SEATTLE -- Plans are underway to construct a pair of temporary steel bridges across the Skagit River in northern Washington state where a highway span collapsed into the water this past week.
The Associated Press has learned from an official who spoke on the condition of anonymity ahead of a formal announcement that the bridges will go up next to the original span and will allow limited travel over Interstate 5.
Contact information ( * required )
Planners hope to have the temporary structures in place within three weeks. Repair work would then begin on the damaged bridge, with a goal of finishing that work by fall.
The federal government is expected to cover 90 percent of the cost of the temporary bridge and the replacement.
On Thursday, a semi-truck carrying an oversize load clipped a steel truss, starting the collapse of the span and sending cars and people into the cold river waters, authorities said. The three people in the cars survived with non-life threatening injuries.
But the collapse cut access to one the most important highways in Washington state for trade, commuters and travelers.

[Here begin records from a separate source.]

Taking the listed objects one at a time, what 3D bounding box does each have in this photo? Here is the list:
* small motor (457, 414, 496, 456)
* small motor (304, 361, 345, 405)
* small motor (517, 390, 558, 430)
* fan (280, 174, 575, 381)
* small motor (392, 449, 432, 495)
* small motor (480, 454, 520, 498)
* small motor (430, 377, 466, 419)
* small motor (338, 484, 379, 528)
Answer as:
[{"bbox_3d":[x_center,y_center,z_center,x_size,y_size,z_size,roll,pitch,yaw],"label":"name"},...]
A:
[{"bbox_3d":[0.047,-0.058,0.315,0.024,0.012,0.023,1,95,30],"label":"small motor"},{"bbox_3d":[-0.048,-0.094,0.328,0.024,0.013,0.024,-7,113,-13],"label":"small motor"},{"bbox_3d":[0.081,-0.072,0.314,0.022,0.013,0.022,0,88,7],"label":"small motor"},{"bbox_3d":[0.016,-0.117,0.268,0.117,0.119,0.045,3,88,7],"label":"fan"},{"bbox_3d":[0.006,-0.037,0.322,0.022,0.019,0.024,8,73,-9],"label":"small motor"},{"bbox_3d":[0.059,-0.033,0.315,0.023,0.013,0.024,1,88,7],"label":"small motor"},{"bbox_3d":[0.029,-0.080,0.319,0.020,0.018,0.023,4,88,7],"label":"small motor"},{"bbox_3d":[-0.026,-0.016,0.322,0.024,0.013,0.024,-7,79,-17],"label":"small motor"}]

Meanwhile on Saturday, barges arrived at the river with equipment ready to remove the mangled steel, pavement and cars in the water.

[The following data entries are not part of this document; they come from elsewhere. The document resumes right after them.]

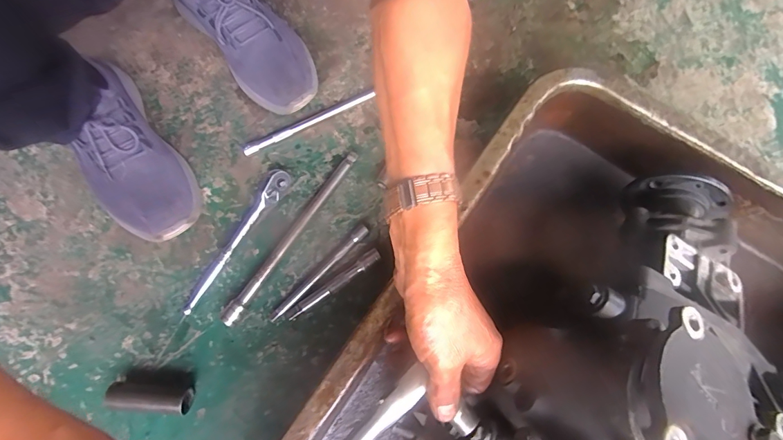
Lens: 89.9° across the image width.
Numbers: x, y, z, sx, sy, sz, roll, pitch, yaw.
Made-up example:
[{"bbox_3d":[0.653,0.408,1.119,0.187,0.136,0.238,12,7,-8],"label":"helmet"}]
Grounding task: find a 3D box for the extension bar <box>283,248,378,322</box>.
[{"bbox_3d":[-0.067,0.074,0.456,0.125,0.020,0.015,-33,76,-10],"label":"extension bar"}]

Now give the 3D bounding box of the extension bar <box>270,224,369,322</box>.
[{"bbox_3d":[-0.085,0.061,0.464,0.148,0.014,0.013,-43,78,-12],"label":"extension bar"}]

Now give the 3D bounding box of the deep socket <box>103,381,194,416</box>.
[{"bbox_3d":[-0.257,0.188,0.421,0.081,0.031,0.028,6,73,2],"label":"deep socket"}]

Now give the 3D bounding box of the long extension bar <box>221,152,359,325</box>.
[{"bbox_3d":[-0.118,0.016,0.478,0.016,0.020,0.249,32,75,9],"label":"long extension bar"}]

National Transportation Safety Board Chairwoman Debbie Hersman on Sunday said the bridge had withstood other over height collisions with vehicles in the past, with the most recent reported collision happening last October. She said evidence of other collisions can be seen in the spans still standing over the water.

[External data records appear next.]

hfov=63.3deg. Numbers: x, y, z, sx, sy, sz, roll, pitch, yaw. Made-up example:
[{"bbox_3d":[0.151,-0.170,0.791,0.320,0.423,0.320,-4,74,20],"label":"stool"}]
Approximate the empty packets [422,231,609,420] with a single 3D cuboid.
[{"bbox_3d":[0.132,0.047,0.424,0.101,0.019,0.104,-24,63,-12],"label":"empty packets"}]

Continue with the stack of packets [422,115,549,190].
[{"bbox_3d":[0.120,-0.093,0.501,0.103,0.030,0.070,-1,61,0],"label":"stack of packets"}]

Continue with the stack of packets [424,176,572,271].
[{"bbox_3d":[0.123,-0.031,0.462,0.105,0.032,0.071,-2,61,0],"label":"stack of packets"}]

Hersman also said a second truck with a similar cargo was traveling behind the truck involved in the collision. She said investigators are inspecting that cargo and truck to take measurements. The truck involved in the collision has also been moved off the highway on-ramp where it has been parked since Thursday.
Hersman also said investigators have traveled to Alberta, Canada to inspect the trucking company's records.
The NTSB head also said that if the truck had been on the left lane of the southbound lanes, it likely would have cleared the bridge without a collision, but added that more precise measurements need to be taken. The bridge's height clearance varies across it.
"We know the company was required to establish that they could clear the entire route," Hersman said.
The truck's cargo from Canada was headed to Alaska. Its plan was to load its cargo onto a barge in Vancouver, Wash., about 275 miles south of the border crossing.